> _EXERCISE REQUIREMENTS_:
Because only the text is wanted, repeat the records below exactly and omit the pictures.

● ● ● ●

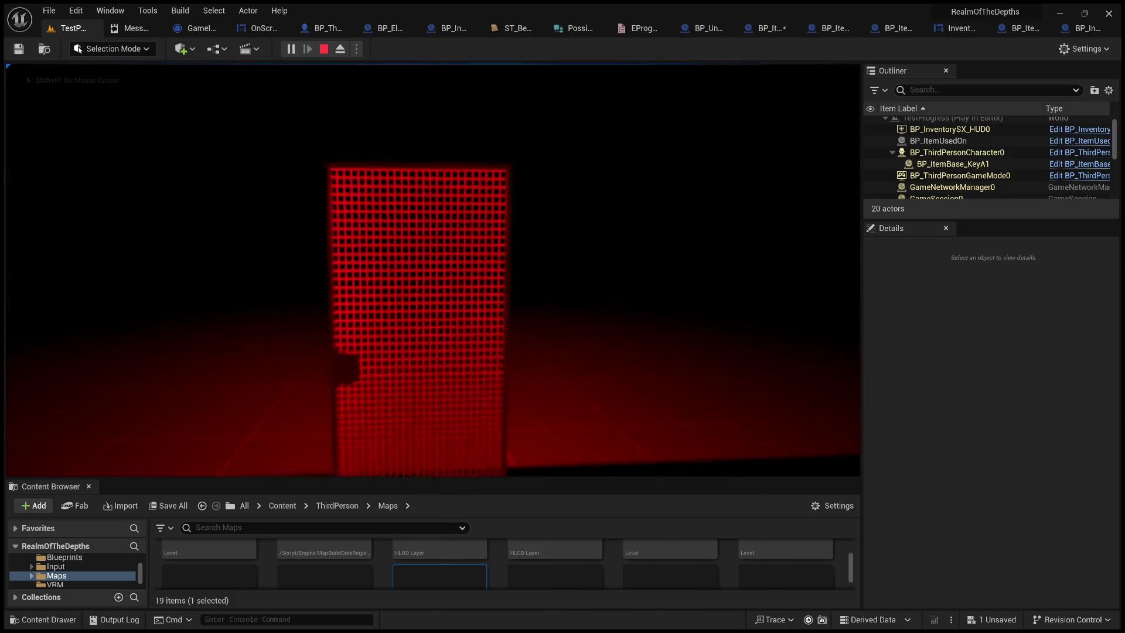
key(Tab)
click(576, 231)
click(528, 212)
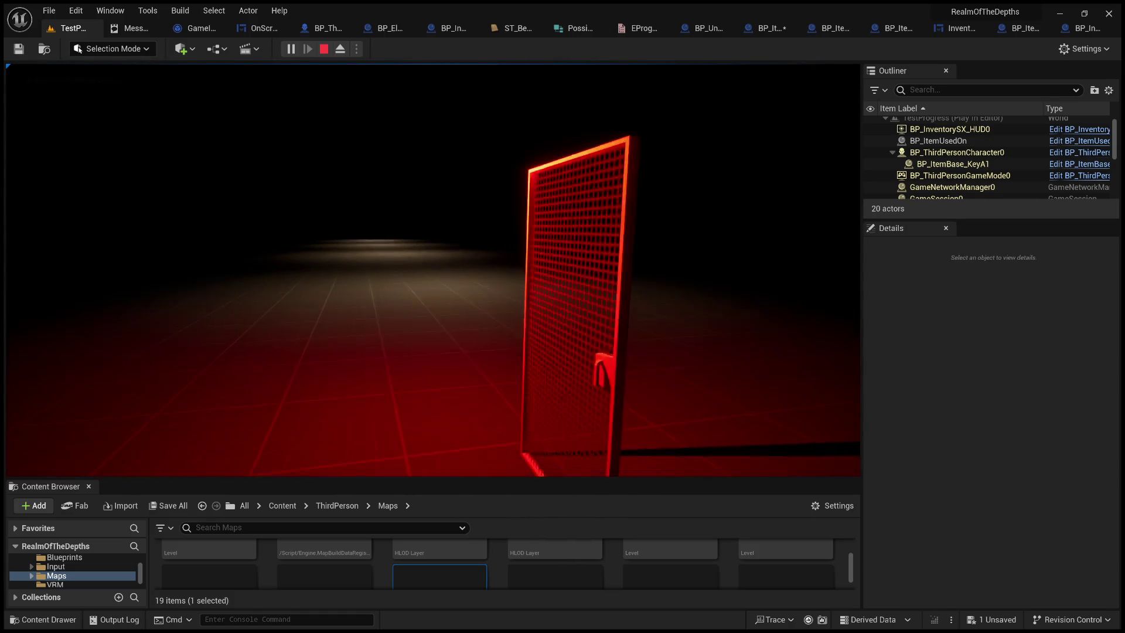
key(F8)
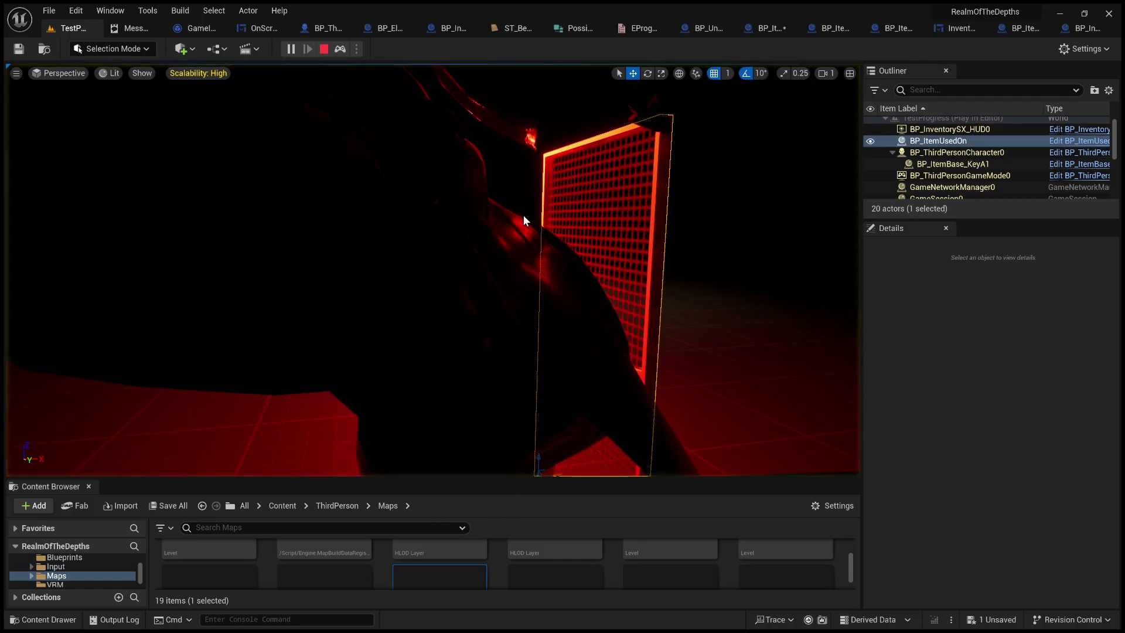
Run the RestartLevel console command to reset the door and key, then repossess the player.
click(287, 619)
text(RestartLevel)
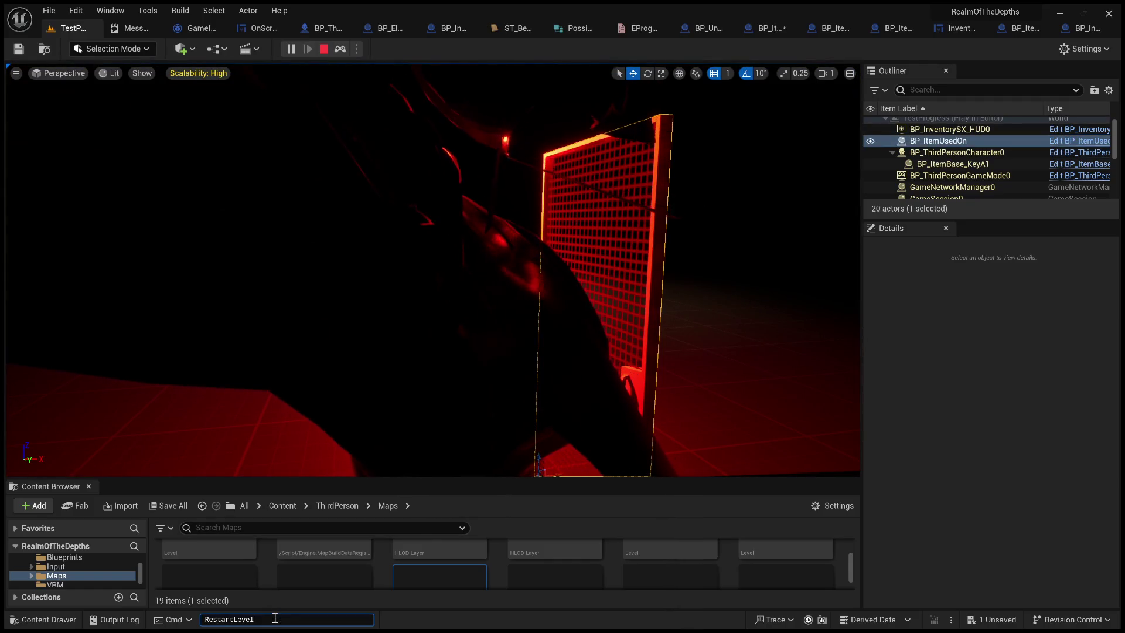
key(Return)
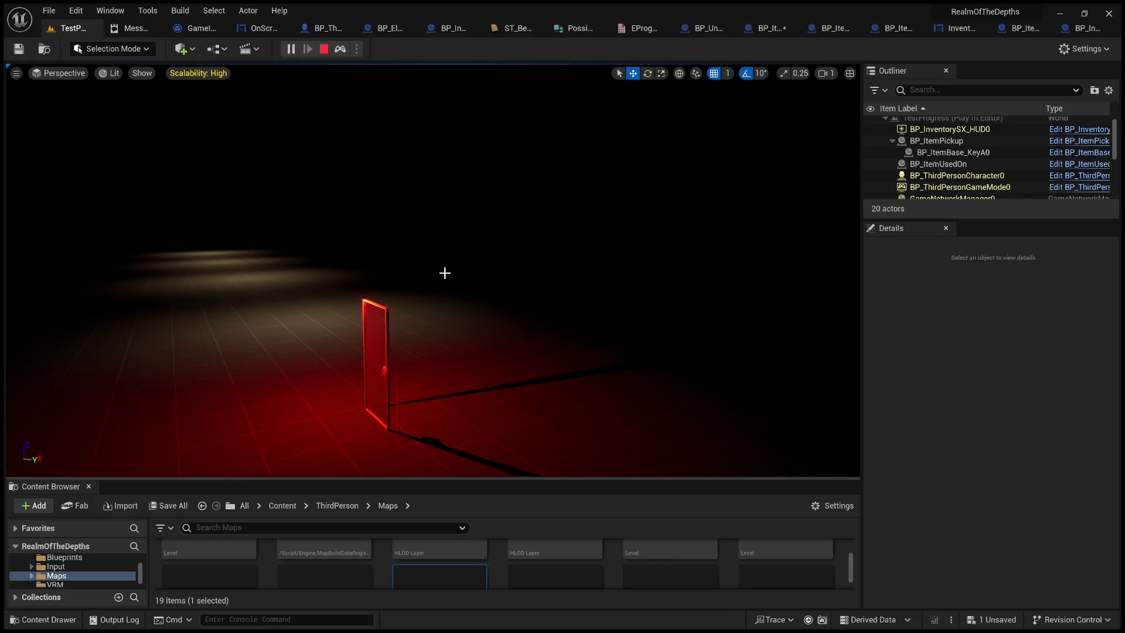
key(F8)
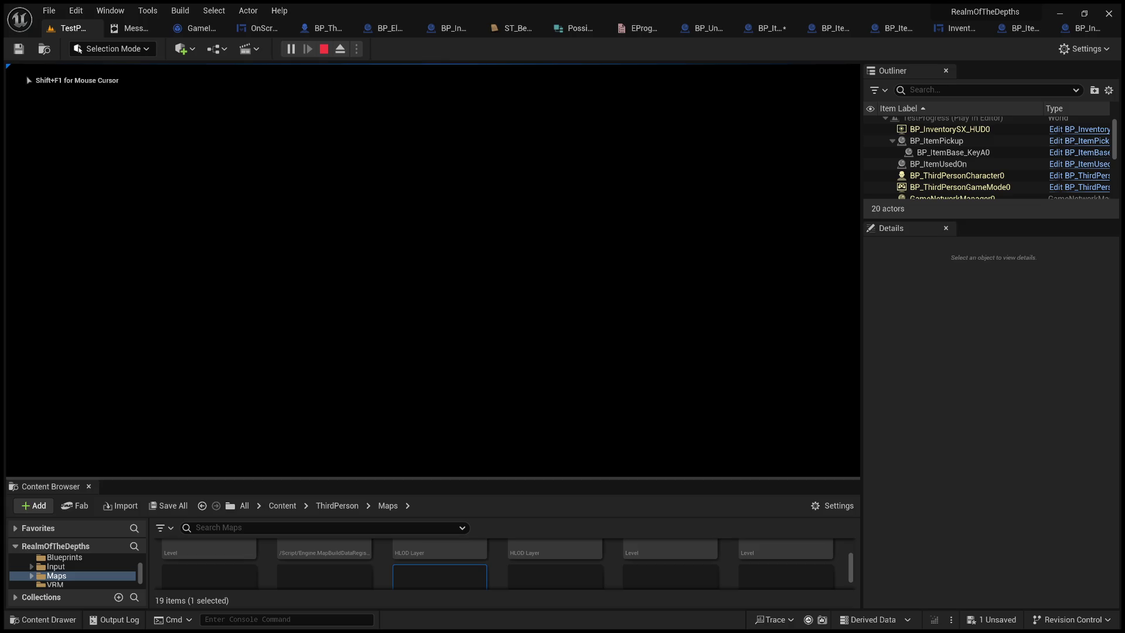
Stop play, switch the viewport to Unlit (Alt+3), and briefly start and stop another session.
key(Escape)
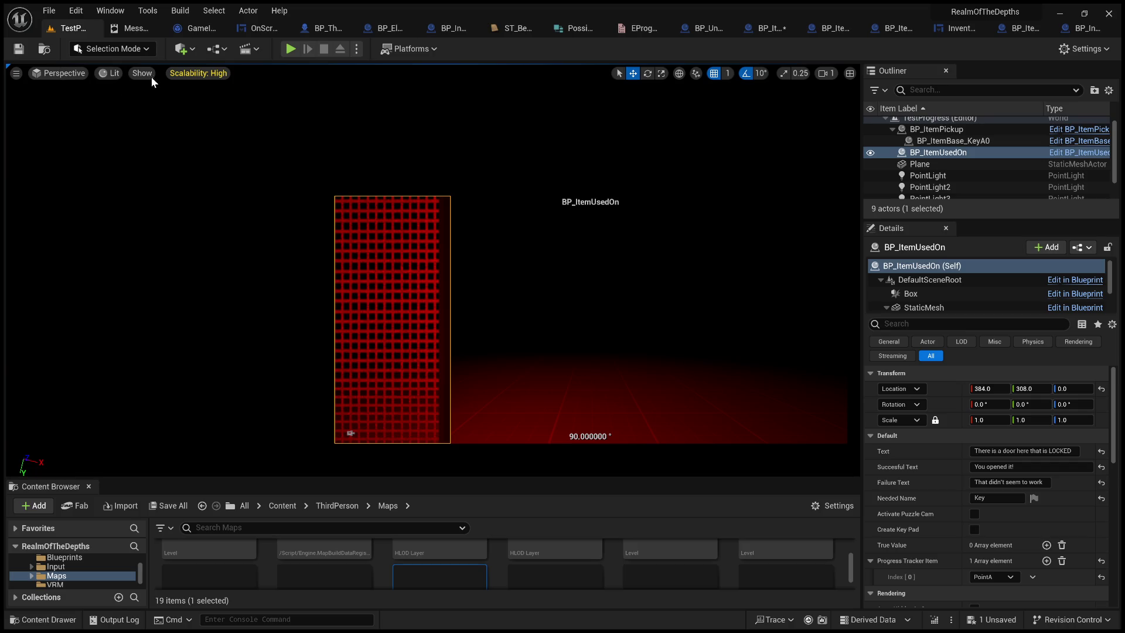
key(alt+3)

● ● ● ●

> _REPLY_:
key(Tab)
click(576, 231)
click(528, 212)
key(F8)
Run the RestartLevel console command to reset the door and key, then repossess the player.
click(287, 619)
text(RestartLevel)
key(Return)
key(F8)
Stop play, switch the viewport to Unlit (Alt+3), and briefly start and stop another session.
key(Escape)
key(alt+3)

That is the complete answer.